__What is being asked__
In all the records, swap "Monthly rent including utilities" for "Monthly rent with utilities" and reproduce the lines with everything else unchanged. Leave out the pictures.

__Data listing__
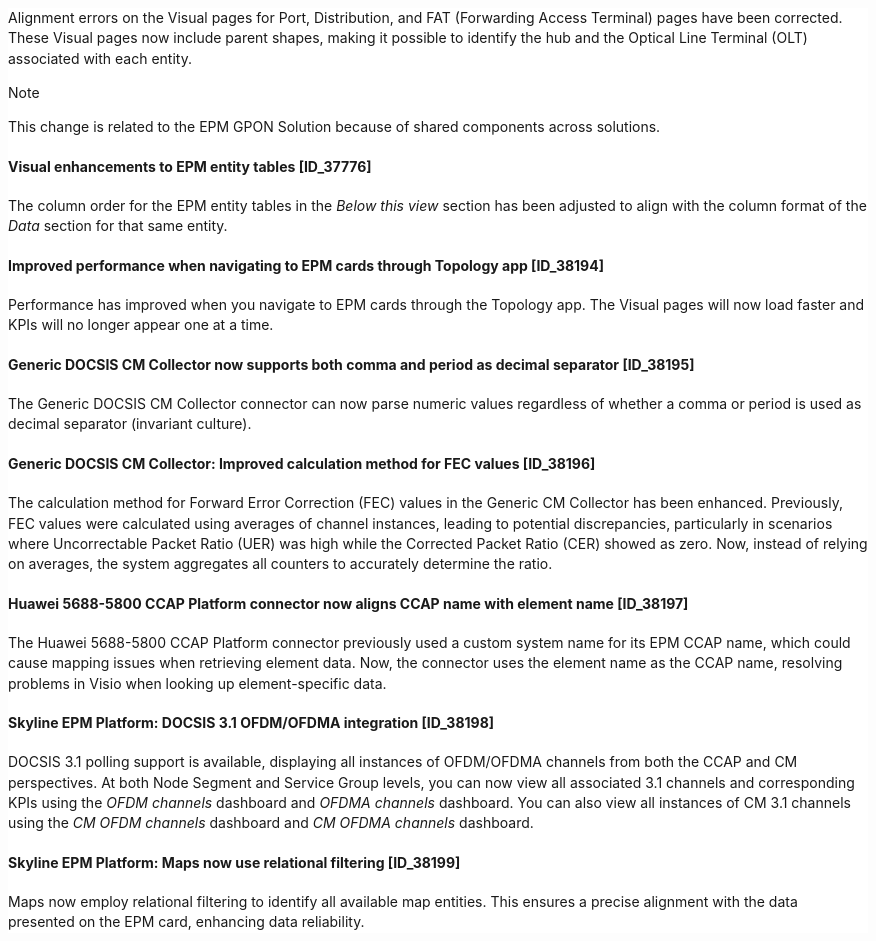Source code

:Alignment errors on the Visual pages for Port, Distribution, and FAT (Forwarding Access Terminal) pages have been corrected. These Visual pages now include parent shapes, making it possible to identify the hub and the Optical Line Terminal (OLT) associated with each entity.

> [!NOTE]
> This change is related to the EPM GPON Solution because of shared components across solutions.

#### Visual enhancements to EPM entity tables [ID_37776]

The column order for the EPM entity tables in the *Below this view* section has been adjusted to align with the column format of the *Data* section for that same entity.

#### Improved performance when navigating to EPM cards through Topology app [ID_38194]

Performance has improved when you navigate to EPM cards through the Topology app. The Visual pages will now load faster and KPIs will no longer appear one at a time.

#### Generic DOCSIS CM Collector now supports both comma and period as decimal separator [ID_38195]

The Generic DOCSIS CM Collector connector can now parse numeric values regardless of whether a comma or period is used as decimal separator (invariant culture).

#### Generic DOCSIS CM Collector: Improved calculation method for FEC values [ID_38196]

The calculation method for Forward Error Correction (FEC) values in the Generic CM Collector has been enhanced. Previously, FEC values were calculated using averages of channel instances, leading to potential discrepancies, particularly in scenarios where Uncorrectable Packet Ratio (UER) was high while the Corrected Packet Ratio (CER) showed as zero. Now, instead of relying on averages, the system aggregates all counters to accurately determine the ratio.

#### Huawei 5688-5800 CCAP Platform connector now aligns CCAP name with element name [ID_38197]

​The Huawei 5688-5800 CCAP Platform connector previously used a custom system name for its EPM CCAP name, which could cause mapping issues when retrieving element data. Now, the connector uses the element name as the CCAP name, resolving problems in Visio when looking up element-specific data.

#### Skyline EPM Platform: DOCSIS 3.1 OFDM/OFDMA integration [ID_38198]

DOCSIS 3.1 polling support is available, displaying all instances of OFDM/OFDMA channels from both the CCAP and CM perspectives. At both Node Segment and Service Group levels, you can now view all associated 3.1 channels and corresponding KPIs using the *OFDM channels* dashboard and *OFDMA channels* dashboard. You can also view all instances of CM 3.1 channels using the *CM OFDM channels* dashboard and *CM OFDMA channels* dashboard.

#### Skyline EPM Platform: Maps now use relational filtering [ID_38199]

Maps now employ relational filtering to identify all available map entities. This ensures a precise alignment with the data presented on the EPM card, enhancing data reliability.
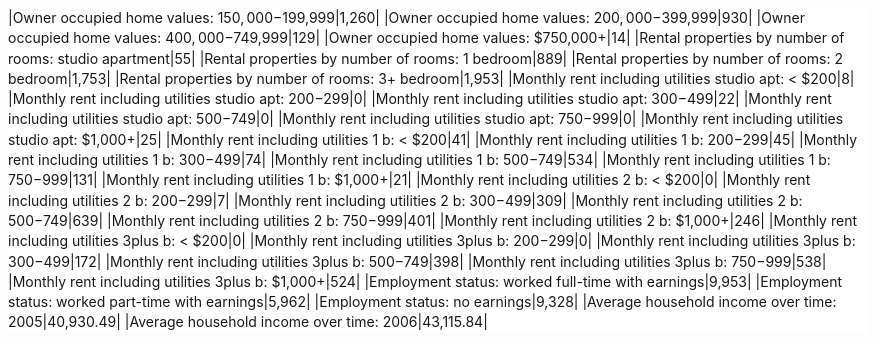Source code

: |Owner occupied home values: $150,000-$199,999|1,260|
|Owner occupied home values: $200,000-$399,999|930|
|Owner occupied home values: $400,000-$749,999|129|
|Owner occupied home values: $750,000+|14|
|Rental properties by number of rooms: studio apartment|55|
|Rental properties by number of rooms: 1 bedroom|889|
|Rental properties by number of rooms: 2 bedroom|1,753|
|Rental properties by number of rooms: 3+ bedroom|1,953|
|Monthly rent including utilities studio apt: < $200|8|
|Monthly rent including utilities studio apt: $200-$299|0|
|Monthly rent including utilities studio apt: $300-$499|22|
|Monthly rent including utilities studio apt: $500-$749|0|
|Monthly rent including utilities studio apt: $750-$999|0|
|Monthly rent including utilities studio apt: $1,000+|25|
|Monthly rent including utilities 1 b: < $200|41|
|Monthly rent including utilities 1 b: $200-$299|45|
|Monthly rent including utilities 1 b: $300-$499|74|
|Monthly rent including utilities 1 b: $500-$749|534|
|Monthly rent including utilities 1 b: $750-$999|131|
|Monthly rent including utilities 1 b: $1,000+|21|
|Monthly rent including utilities 2 b: < $200|0|
|Monthly rent including utilities 2 b: $200-$299|7|
|Monthly rent including utilities 2 b: $300-$499|309|
|Monthly rent including utilities 2 b: $500-$749|639|
|Monthly rent including utilities 2 b: $750-$999|401|
|Monthly rent including utilities 2 b: $1,000+|246|
|Monthly rent including utilities 3plus b: < $200|0|
|Monthly rent including utilities 3plus b: $200-$299|0|
|Monthly rent including utilities 3plus b: $300-$499|172|
|Monthly rent including utilities 3plus b: $500-$749|398|
|Monthly rent including utilities 3plus b: $750-$999|538|
|Monthly rent including utilities 3plus b: $1,000+|524|
|Employment status: worked full-time with earnings|9,953|
|Employment status: worked part-time with earnings|5,962|
|Employment status: no earnings|9,328|
|Average household income over time: 2005|40,930.49|
|Average household income over time: 2006|43,115.84|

__Solution to this task__
Source code

:Alignment errors on the Visual pages for Port, Distribution, and FAT (Forwarding Access Terminal) pages have been corrected. These Visual pages now include parent shapes, making it possible to identify the hub and the Optical Line Terminal (OLT) associated with each entity.

> [!NOTE]
> This change is related to the EPM GPON Solution because of shared components across solutions.

#### Visual enhancements to EPM entity tables [ID_37776]

The column order for the EPM entity tables in the *Below this view* section has been adjusted to align with the column format of the *Data* section for that same entity.

#### Improved performance when navigating to EPM cards through Topology app [ID_38194]

Performance has improved when you navigate to EPM cards through the Topology app. The Visual pages will now load faster and KPIs will no longer appear one at a time.

#### Generic DOCSIS CM Collector now supports both comma and period as decimal separator [ID_38195]

The Generic DOCSIS CM Collector connector can now parse numeric values regardless of whether a comma or period is used as decimal separator (invariant culture).

#### Generic DOCSIS CM Collector: Improved calculation method for FEC values [ID_38196]

The calculation method for Forward Error Correction (FEC) values in the Generic CM Collector has been enhanced. Previously, FEC values were calculated using averages of channel instances, leading to potential discrepancies, particularly in scenarios where Uncorrectable Packet Ratio (UER) was high while the Corrected Packet Ratio (CER) showed as zero. Now, instead of relying on averages, the system aggregates all counters to accurately determine the ratio.

#### Huawei 5688-5800 CCAP Platform connector now aligns CCAP name with element name [ID_38197]

​The Huawei 5688-5800 CCAP Platform connector previously used a custom system name for its EPM CCAP name, which could cause mapping issues when retrieving element data. Now, the connector uses the element name as the CCAP name, resolving problems in Visio when looking up element-specific data.

#### Skyline EPM Platform: DOCSIS 3.1 OFDM/OFDMA integration [ID_38198]

DOCSIS 3.1 polling support is available, displaying all instances of OFDM/OFDMA channels from both the CCAP and CM perspectives. At both Node Segment and Service Group levels, you can now view all associated 3.1 channels and corresponding KPIs using the *OFDM channels* dashboard and *OFDMA channels* dashboard. You can also view all instances of CM 3.1 channels using the *CM OFDM channels* dashboard and *CM OFDMA channels* dashboard.

#### Skyline EPM Platform: Maps now use relational filtering [ID_38199]

Maps now employ relational filtering to identify all available map entities. This ensures a precise alignment with the data presented on the EPM card, enhancing data reliability.
Source code

: |Owner occupied home values: $150,000-$199,999|1,260|
|Owner occupied home values: $200,000-$399,999|930|
|Owner occupied home values: $400,000-$749,999|129|
|Owner occupied home values: $750,000+|14|
|Rental properties by number of rooms: studio apartment|55|
|Rental properties by number of rooms: 1 bedroom|889|
|Rental properties by number of rooms: 2 bedroom|1,753|
|Rental properties by number of rooms: 3+ bedroom|1,953|
|Monthly rent with utilities studio apt: < $200|8|
|Monthly rent with utilities studio apt: $200-$299|0|
|Monthly rent with utilities studio apt: $300-$499|22|
|Monthly rent with utilities studio apt: $500-$749|0|
|Monthly rent with utilities studio apt: $750-$999|0|
|Monthly rent with utilities studio apt: $1,000+|25|
|Monthly rent with utilities 1 b: < $200|41|
|Monthly rent with utilities 1 b: $200-$299|45|
|Monthly rent with utilities 1 b: $300-$499|74|
|Monthly rent with utilities 1 b: $500-$749|534|
|Monthly rent with utilities 1 b: $750-$999|131|
|Monthly rent with utilities 1 b: $1,000+|21|
|Monthly rent with utilities 2 b: < $200|0|
|Monthly rent with utilities 2 b: $200-$299|7|
|Monthly rent with utilities 2 b: $300-$499|309|
|Monthly rent with utilities 2 b: $500-$749|639|
|Monthly rent with utilities 2 b: $750-$999|401|
|Monthly rent with utilities 2 b: $1,000+|246|
|Monthly rent with utilities 3plus b: < $200|0|
|Monthly rent with utilities 3plus b: $200-$299|0|
|Monthly rent with utilities 3plus b: $300-$499|172|
|Monthly rent with utilities 3plus b: $500-$749|398|
|Monthly rent with utilities 3plus b: $750-$999|538|
|Monthly rent with utilities 3plus b: $1,000+|524|
|Employment status: worked full-time with earnings|9,953|
|Employment status: worked part-time with earnings|5,962|
|Employment status: no earnings|9,328|
|Average household income over time: 2005|40,930.49|
|Average household income over time: 2006|43,115.84|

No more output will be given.